Chew your food 15 to 30 times, minimum. Your stomach doesn’t have teeth to break down your food. Doing the extra work with your actual teeth will relieve some of the extra work your digestive system has to do later on.
Pause in between bites to slow your eating and allow time for your brain and gut to communicate proper hunger and satiety cues. It takes roughly 20 minutes for the brain and gut to determine if you are satisfied, so aim for meals to last 20 minutes or longer. Missing these cues can cause overeating, which adds more stress to digestion. Research shows that when you stop eating at 80% fullness, your body has the proper amount of time to receive hormonal signals that help avoid getting too full and feeling uncomfortable after the meal.
Keep water to a minimum while eating. Too much water can dilute your stomach acid, digestive enzymes, and bile—three chemical compounds that are vital for healthy digestion.
5. Leave 3-4 hours between meals/snacks
The migrating motor complex needs time to clean out the gut so the risk of food staying in the digestive system and fermenting decreases. When food does not move through the gut properly, bloating occurs!
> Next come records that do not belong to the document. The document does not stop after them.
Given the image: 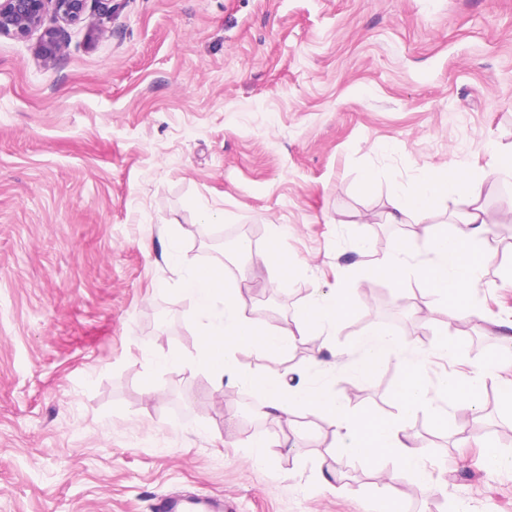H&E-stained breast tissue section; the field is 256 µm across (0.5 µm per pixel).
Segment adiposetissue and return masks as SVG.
I'll return each mask as SVG.
<instances>
[{
    "instance_id": "adipose-tissue-1",
    "label": "adipose tissue",
    "mask_w": 512,
    "mask_h": 512,
    "mask_svg": "<svg viewBox=\"0 0 512 512\" xmlns=\"http://www.w3.org/2000/svg\"><path fill=\"white\" fill-rule=\"evenodd\" d=\"M454 206V227L432 223L431 218L444 201ZM386 221L390 224H422L424 245L429 256L411 263L413 249L408 240L397 242L391 253L378 258L372 272L391 280L412 279L422 285L428 312L451 319L469 309V298L477 288L491 254L475 249L474 243L485 232L489 218L479 203L475 178L469 170L452 175L439 168L421 171L414 185L397 187L388 199ZM238 250L246 259L239 276H227L223 264L208 263L184 268L179 286L192 301V321L201 344L193 358L176 350L149 351L152 363L161 369L189 367L210 374L216 383L251 392L260 414L276 415L293 421L297 412L307 408L336 425L342 454L361 459H390L394 465L416 479L422 491H429V475L417 438L407 429L405 419L417 406L429 403L419 363L403 358L398 337L387 329L369 331L361 342L362 354L353 374L366 380L371 374L398 359L399 380L393 390L398 413H354L346 399L336 396L323 383L310 380L288 385L277 374H260L239 361L244 352L276 361L305 338L328 342L353 310L351 297L340 288L309 300L294 309L290 321L273 326L247 309L241 295L245 278L261 271L274 270L280 278H290L279 249L278 237H271L259 251L247 242ZM484 379L453 375L441 381L438 392L448 407L434 411L436 426L448 425L449 412L472 411L483 391Z\"/></svg>"
}]
</instances>
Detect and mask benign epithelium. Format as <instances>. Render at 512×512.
Returning a JSON list of instances; mask_svg holds the SVG:
<instances>
[{"mask_svg":"<svg viewBox=\"0 0 512 512\" xmlns=\"http://www.w3.org/2000/svg\"><path fill=\"white\" fill-rule=\"evenodd\" d=\"M91 1L98 11L112 12V0H0V35L24 39L41 26L48 12L64 24L79 23L86 19ZM61 49L58 31L44 30L39 45L40 56L51 60Z\"/></svg>","mask_w":512,"mask_h":512,"instance_id":"benign-epithelium-1","label":"benign epithelium"}]
</instances>
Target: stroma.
<instances>
[{"label":"stroma","instance_id":"1","mask_svg":"<svg viewBox=\"0 0 512 512\" xmlns=\"http://www.w3.org/2000/svg\"><path fill=\"white\" fill-rule=\"evenodd\" d=\"M38 38L0 36V512H154L169 496L368 512L378 470L410 482L391 461L344 459L324 483L328 419L247 427L210 375L144 357L154 344L197 351L181 265L222 259L231 235L263 248L277 227L297 273H262L248 305L275 322L340 286L355 308L327 347L241 363L342 396L364 334L385 326L429 392L485 374L472 419L443 430L425 405L408 419L439 483L408 512H512V408L500 400L512 369L486 374L512 351V241L491 224L476 242L495 257L472 296L482 322L420 325L419 283L370 274L399 240L421 241L420 225L377 218L423 167L479 175L487 214L512 206V181L484 175L512 157V0H112L111 14L66 27L53 61ZM365 286L384 302L364 304ZM443 331L460 359L441 358ZM398 377L383 368L351 409L395 412ZM253 435L275 440L264 461Z\"/></svg>","mask_w":512,"mask_h":512}]
</instances>
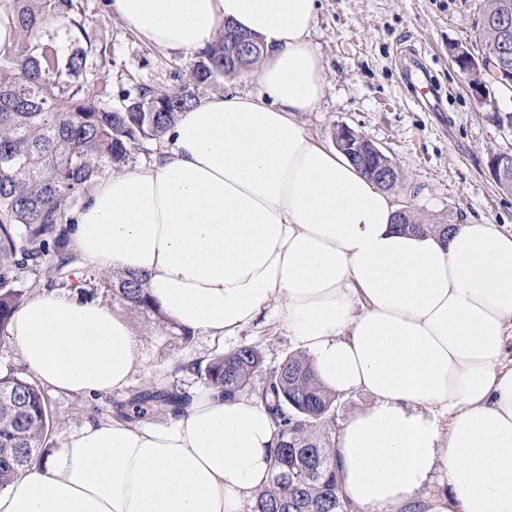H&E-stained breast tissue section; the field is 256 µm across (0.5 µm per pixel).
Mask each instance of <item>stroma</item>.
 Wrapping results in <instances>:
<instances>
[{"label":"stroma","mask_w":512,"mask_h":512,"mask_svg":"<svg viewBox=\"0 0 512 512\" xmlns=\"http://www.w3.org/2000/svg\"><path fill=\"white\" fill-rule=\"evenodd\" d=\"M78 18L101 38L104 54L87 59V79L97 100L120 106L143 87L170 86L188 75L194 56L151 47L106 0H77ZM484 0H318L311 42L324 61V94L314 111L300 118L318 143L334 144L345 125L375 142L396 164L399 179L388 193L401 208L428 224L469 219L512 231V191L503 190L490 169V154L512 152V91L487 81L472 91L451 59L453 48L484 52L475 21ZM427 104L415 105L422 88ZM56 293L80 294L111 304L102 276L73 259L56 278ZM136 340L149 368L132 388L158 386L192 390L203 381L185 366L242 345L262 348L267 367L297 350L294 337L270 312L236 335L195 337L184 344L154 319L132 316ZM60 445L88 420L114 418L113 396L78 398L48 393Z\"/></svg>","instance_id":"35a3bbf8"}]
</instances>
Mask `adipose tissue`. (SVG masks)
Masks as SVG:
<instances>
[{
    "label": "adipose tissue",
    "mask_w": 512,
    "mask_h": 512,
    "mask_svg": "<svg viewBox=\"0 0 512 512\" xmlns=\"http://www.w3.org/2000/svg\"><path fill=\"white\" fill-rule=\"evenodd\" d=\"M109 7L166 52L202 51L229 21L264 58L257 92L195 106L164 158L97 180L69 232L84 266L145 275L196 335H236L275 306L326 386L370 398L335 439L353 512H512V233L400 231L391 197L309 137L317 0ZM8 332L54 392L107 396L146 370L130 321L76 294L35 295ZM191 398L161 424L84 423L0 490V512H247L270 478L268 405Z\"/></svg>",
    "instance_id": "ef3b65f1"
}]
</instances>
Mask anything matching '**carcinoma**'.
Listing matches in <instances>:
<instances>
[{"label":"carcinoma","mask_w":512,"mask_h":512,"mask_svg":"<svg viewBox=\"0 0 512 512\" xmlns=\"http://www.w3.org/2000/svg\"><path fill=\"white\" fill-rule=\"evenodd\" d=\"M76 0H8L0 5V23L16 39L0 53V340L8 335L13 314L26 291L16 286L21 270L36 267L53 275L72 261L67 211L107 172H118L146 140H161L179 117L197 104L196 91L220 78L245 72L263 54L235 62L227 34L198 53L188 78L176 88L145 87L135 98L112 109L87 85L88 53L96 37L75 18ZM512 13V0H485L479 36L485 47L500 42L499 18ZM57 19L80 37L66 61L48 28ZM402 227L443 238L453 224H424L404 211ZM112 301L126 310L153 317L159 326L179 331L147 292L143 275L116 273L107 278ZM200 375L206 387L231 399L256 395L271 400L276 428L272 475L257 492L251 512H349L336 461L334 418L339 396L317 378L302 352L287 355L273 370L252 345L216 356L206 364L179 366ZM184 392L145 387L115 402L116 415L134 422L147 415L184 412ZM52 429L48 401L36 383L0 374V488L40 461Z\"/></svg>","instance_id":"1"}]
</instances>
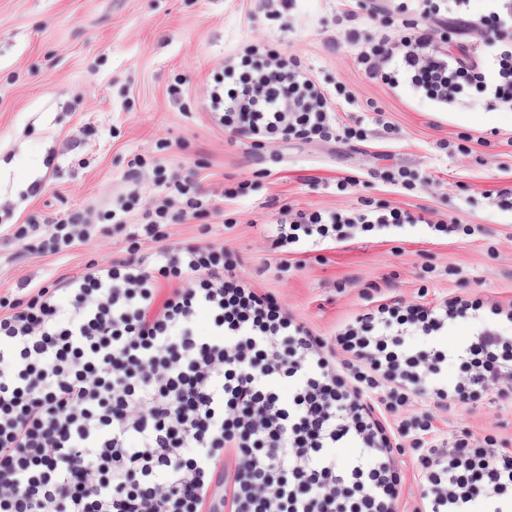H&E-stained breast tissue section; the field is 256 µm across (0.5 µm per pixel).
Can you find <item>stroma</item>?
Instances as JSON below:
<instances>
[{"label": "stroma", "mask_w": 512, "mask_h": 512, "mask_svg": "<svg viewBox=\"0 0 512 512\" xmlns=\"http://www.w3.org/2000/svg\"><path fill=\"white\" fill-rule=\"evenodd\" d=\"M358 23L383 20L357 0H297L289 17L273 19L276 0H0V225L41 224L56 212L102 210L124 188L136 155L196 169L208 193L221 197L237 220L235 242L245 273L275 292L289 310L328 335L359 309L365 284L389 276L396 295L417 298L421 268L450 265L458 276L436 279L432 296L469 288L492 298L512 297V212L501 211L486 189L512 186V115L487 102L462 106L457 119H438L435 106L405 89L366 79L339 30L343 8ZM246 38H267L301 57L320 76L347 84L359 104L377 103L398 127V139L370 132L365 141L279 143L262 151L228 144L204 107L207 80ZM187 75L191 111L170 103L166 86ZM496 130L492 147L467 155L440 150L463 132ZM167 151H157L158 141ZM399 166L426 177L400 193L376 173ZM357 186L337 191V178ZM257 179L250 197L229 199L225 189ZM410 211L425 208L482 235L467 243L435 241L424 225L397 240L359 239L325 251L280 278L266 271L267 242L259 227L286 203L299 208L345 209L360 197ZM118 229L61 259L0 238V293L24 281L78 272L88 257L110 259ZM346 284L337 293V284ZM468 425L512 438V405H482L442 415L439 428Z\"/></svg>", "instance_id": "stroma-1"}]
</instances>
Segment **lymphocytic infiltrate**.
Masks as SVG:
<instances>
[{
  "label": "lymphocytic infiltrate",
  "instance_id": "f902f5d3",
  "mask_svg": "<svg viewBox=\"0 0 512 512\" xmlns=\"http://www.w3.org/2000/svg\"><path fill=\"white\" fill-rule=\"evenodd\" d=\"M472 2L395 0L381 29L354 23L345 38L372 82L442 108L512 110V0ZM355 104L345 83L250 39L212 73L206 109L229 143L259 150L366 140L383 110L338 122ZM124 181L104 210L4 230L52 257L108 224L126 234L110 260L0 295V512H206L219 495L224 512H512V445L436 420L512 404V298L429 299L438 272L426 265L419 301L369 284L362 309L322 336L242 273L233 218L223 242L207 241L220 216L195 170L138 155ZM195 221L202 239L173 245L172 224ZM417 223L457 242L477 231L363 198L280 208L265 233L284 277L304 255ZM461 322L471 334L442 345Z\"/></svg>",
  "mask_w": 512,
  "mask_h": 512
}]
</instances>
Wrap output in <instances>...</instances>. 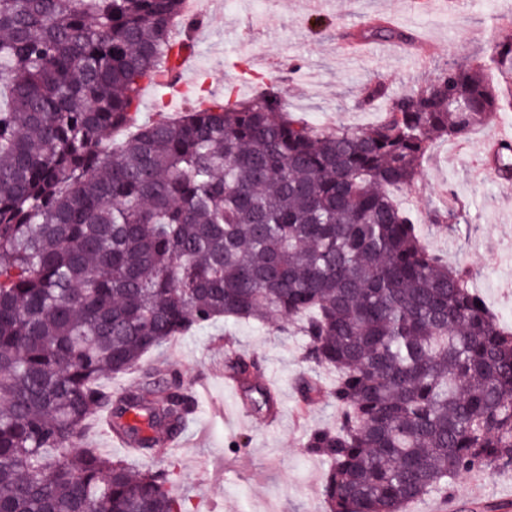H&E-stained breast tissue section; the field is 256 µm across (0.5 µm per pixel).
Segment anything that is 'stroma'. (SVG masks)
<instances>
[{"label": "stroma", "mask_w": 512, "mask_h": 512, "mask_svg": "<svg viewBox=\"0 0 512 512\" xmlns=\"http://www.w3.org/2000/svg\"><path fill=\"white\" fill-rule=\"evenodd\" d=\"M204 37L196 44L191 72L183 80L205 82L215 98L235 87L243 98L262 84L275 83L297 117L320 127L362 128L377 123L379 111H362L355 101L360 89L382 78L398 93L432 78L453 62L487 57L492 41L512 39V0H331L321 10L308 0H206ZM387 19L412 31L429 52L363 54L349 58L346 32ZM512 129V112L463 140L436 143L414 189L398 193L419 220L425 246L463 264L473 273L471 285L512 329V187L482 172V142L499 130ZM453 191L462 212L458 224L428 221L444 191ZM303 339L282 336L249 322L218 321L178 337L162 351L196 391L199 409L176 448L156 449L142 458L113 444L100 427H89L84 443L126 459L136 469L174 468L176 490L194 512H325L321 487L326 463L310 456L304 442L314 429L335 423V403L326 397L308 403L297 383L312 375L329 384L332 372L309 370L301 358ZM256 354L260 376L272 386L283 409L275 426L241 410L239 394L224 378L230 352ZM512 498V468L470 472L448 493L411 501L406 512H442L444 499L457 512H485Z\"/></svg>", "instance_id": "35a3bbf8"}]
</instances>
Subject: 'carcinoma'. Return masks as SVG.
Returning <instances> with one entry per match:
<instances>
[{"mask_svg":"<svg viewBox=\"0 0 512 512\" xmlns=\"http://www.w3.org/2000/svg\"><path fill=\"white\" fill-rule=\"evenodd\" d=\"M186 0H0V512H190L174 471L83 444L96 412L147 457L194 394L164 360L216 320L298 330L336 371L326 512H404L464 472L512 467V331L401 209L439 139L512 111V40L384 101L366 128L315 127L270 85L141 124V84L173 69ZM365 40L405 41L386 26ZM433 224L460 220L432 210ZM238 354L250 409L275 402ZM137 370L136 386L101 381Z\"/></svg>","mask_w":512,"mask_h":512,"instance_id":"1","label":"carcinoma"}]
</instances>
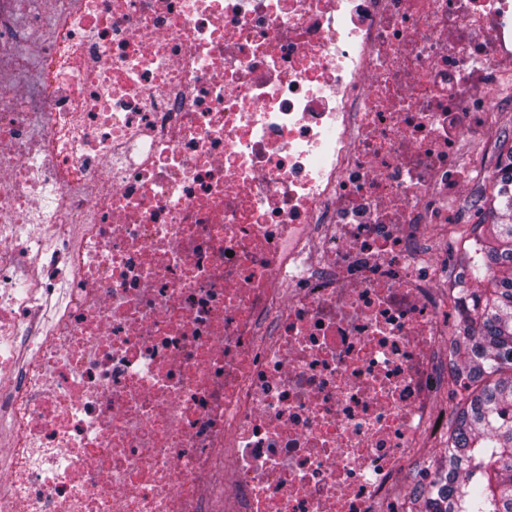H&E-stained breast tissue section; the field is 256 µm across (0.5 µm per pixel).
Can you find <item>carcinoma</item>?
I'll use <instances>...</instances> for the list:
<instances>
[{
    "instance_id": "cac0c4a2",
    "label": "carcinoma",
    "mask_w": 512,
    "mask_h": 512,
    "mask_svg": "<svg viewBox=\"0 0 512 512\" xmlns=\"http://www.w3.org/2000/svg\"><path fill=\"white\" fill-rule=\"evenodd\" d=\"M488 175L477 231L448 272L447 468L419 491L427 512H512V138Z\"/></svg>"
}]
</instances>
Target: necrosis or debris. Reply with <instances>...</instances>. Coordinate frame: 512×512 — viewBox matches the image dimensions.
<instances>
[{"label": "necrosis or debris", "instance_id": "4bbe7bcc", "mask_svg": "<svg viewBox=\"0 0 512 512\" xmlns=\"http://www.w3.org/2000/svg\"><path fill=\"white\" fill-rule=\"evenodd\" d=\"M2 66L0 512H391L512 0H0Z\"/></svg>", "mask_w": 512, "mask_h": 512}]
</instances>
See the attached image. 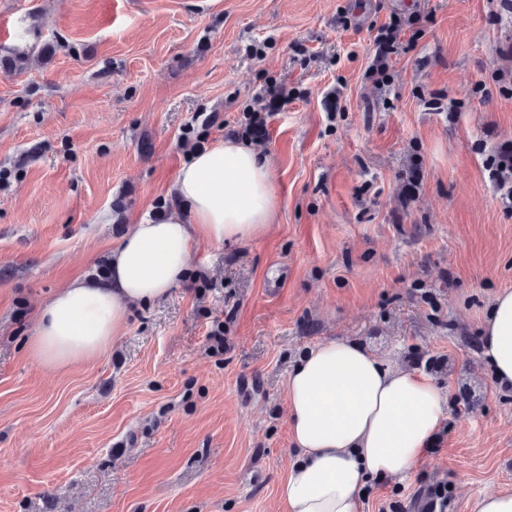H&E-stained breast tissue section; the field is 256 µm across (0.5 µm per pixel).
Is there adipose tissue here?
I'll return each mask as SVG.
<instances>
[{
    "label": "adipose tissue",
    "instance_id": "ef3b65f1",
    "mask_svg": "<svg viewBox=\"0 0 512 512\" xmlns=\"http://www.w3.org/2000/svg\"><path fill=\"white\" fill-rule=\"evenodd\" d=\"M176 205L159 221L133 225L110 260V278L78 279L39 310L30 357L56 369L104 353L132 309L189 275V249L202 238L234 245L267 235L278 198L272 166L255 146L233 140L193 152L170 188ZM482 352L495 380L512 385V291L492 299ZM295 459L279 488L287 512H359L373 478L410 472L447 418V398L430 380L385 364L348 339L315 345L287 379Z\"/></svg>",
    "mask_w": 512,
    "mask_h": 512
}]
</instances>
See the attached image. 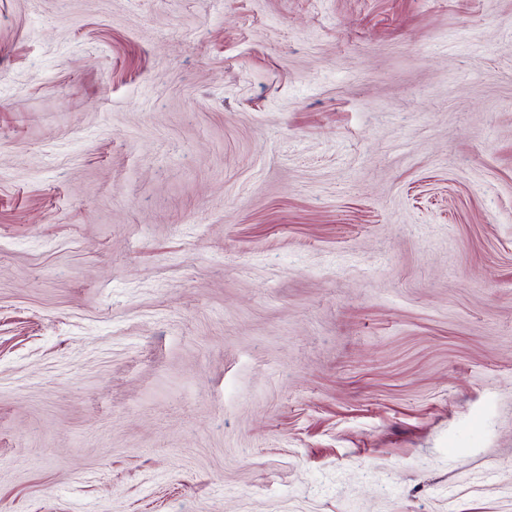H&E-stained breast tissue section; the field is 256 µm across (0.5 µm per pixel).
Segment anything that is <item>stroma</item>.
Listing matches in <instances>:
<instances>
[{
  "label": "stroma",
  "mask_w": 512,
  "mask_h": 512,
  "mask_svg": "<svg viewBox=\"0 0 512 512\" xmlns=\"http://www.w3.org/2000/svg\"><path fill=\"white\" fill-rule=\"evenodd\" d=\"M0 512H512V0H0Z\"/></svg>",
  "instance_id": "stroma-1"
}]
</instances>
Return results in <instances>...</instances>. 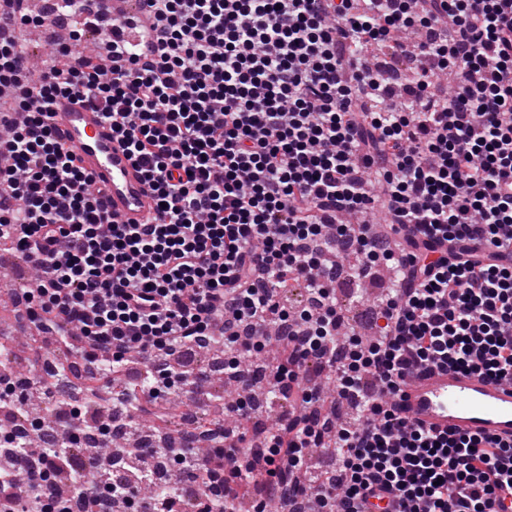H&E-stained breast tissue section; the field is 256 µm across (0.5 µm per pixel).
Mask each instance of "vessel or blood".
<instances>
[{
  "instance_id": "obj_1",
  "label": "vessel or blood",
  "mask_w": 512,
  "mask_h": 512,
  "mask_svg": "<svg viewBox=\"0 0 512 512\" xmlns=\"http://www.w3.org/2000/svg\"><path fill=\"white\" fill-rule=\"evenodd\" d=\"M50 124L79 167L104 189L106 209L121 224L143 223L156 207L154 194L124 141L102 113L74 98L57 99ZM411 420L437 432L512 437V384L473 372L434 370L408 378L398 399Z\"/></svg>"
}]
</instances>
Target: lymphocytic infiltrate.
<instances>
[{"label":"lymphocytic infiltrate","mask_w":512,"mask_h":512,"mask_svg":"<svg viewBox=\"0 0 512 512\" xmlns=\"http://www.w3.org/2000/svg\"><path fill=\"white\" fill-rule=\"evenodd\" d=\"M147 0L126 19L130 40L95 53L68 34L33 68L20 33L48 27L25 8L0 38V247L37 277L24 317L102 377L129 354L152 367L150 398L175 396L171 359L221 347L224 377L253 385L264 364L282 403L299 400L288 433L267 427L266 454L228 442L225 481L264 500L320 501L328 512H512V441L436 434L402 415L395 397L418 369L476 372L512 383V0ZM377 46L403 72L371 63ZM453 78L443 91L438 77ZM77 95L123 136L158 207L147 224H119L102 191L59 144L48 118ZM379 208L401 240L342 223ZM400 275L373 307L374 333L344 337L335 279ZM310 308L288 306L287 286ZM81 342L57 336L58 320ZM327 373L353 414H321L308 368ZM53 419L40 448L0 431V451L30 456L24 481L0 469V512H142L156 448L127 456L135 476L93 464L85 429L112 445L88 408L42 388ZM334 438L333 476L299 486L285 472ZM173 483L197 500L205 460L171 448ZM78 485L49 495L59 471Z\"/></svg>","instance_id":"f902f5d3"}]
</instances>
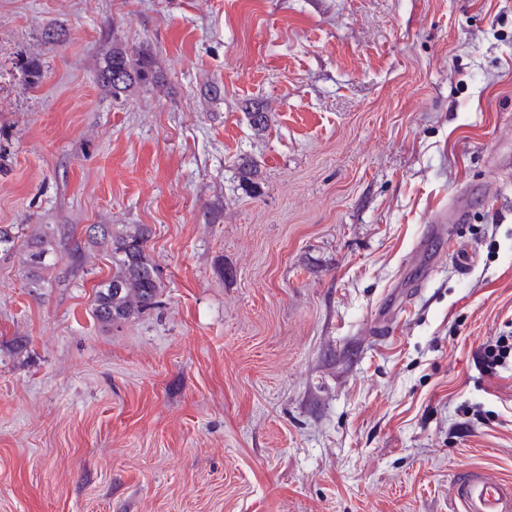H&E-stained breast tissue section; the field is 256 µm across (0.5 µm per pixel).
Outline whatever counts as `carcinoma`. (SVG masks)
I'll return each mask as SVG.
<instances>
[{"instance_id": "1", "label": "carcinoma", "mask_w": 512, "mask_h": 512, "mask_svg": "<svg viewBox=\"0 0 512 512\" xmlns=\"http://www.w3.org/2000/svg\"><path fill=\"white\" fill-rule=\"evenodd\" d=\"M96 81L114 96L126 94L141 83H155L153 55L143 51L133 62L124 48L114 45L105 55ZM246 116L255 132L266 131L268 113L260 104H251ZM149 236L145 226H137L132 231L106 228L103 241L110 246L112 277L96 294L95 316L99 322L117 325L158 303L163 282L147 254ZM46 253L44 241L30 244L26 263L33 274H39L45 267Z\"/></svg>"}]
</instances>
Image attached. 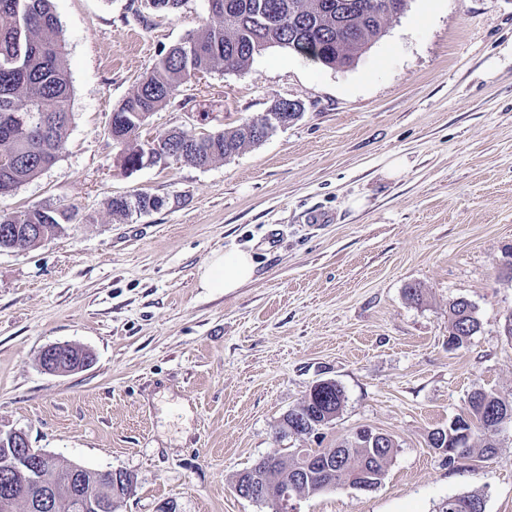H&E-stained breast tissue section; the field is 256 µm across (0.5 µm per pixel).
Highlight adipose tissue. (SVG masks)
I'll list each match as a JSON object with an SVG mask.
<instances>
[{"label":"adipose tissue","instance_id":"adipose-tissue-1","mask_svg":"<svg viewBox=\"0 0 512 512\" xmlns=\"http://www.w3.org/2000/svg\"><path fill=\"white\" fill-rule=\"evenodd\" d=\"M257 268L248 250L216 251L201 266L199 285L214 295H224L250 282Z\"/></svg>","mask_w":512,"mask_h":512}]
</instances>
This bodily function can’t happen when meals are too close together or you’re constantly snacking.
My recommendation—do not overhaul your existing routine and replace it with a bunch of new habits all at once. Your body is likely already stressed—overwhelming it with new habits will not help! Incorporate one or two gut-supporting habits at a time to allow your body to adjust to the changes. Once the new habit feels comfortable, slowly integrate another one.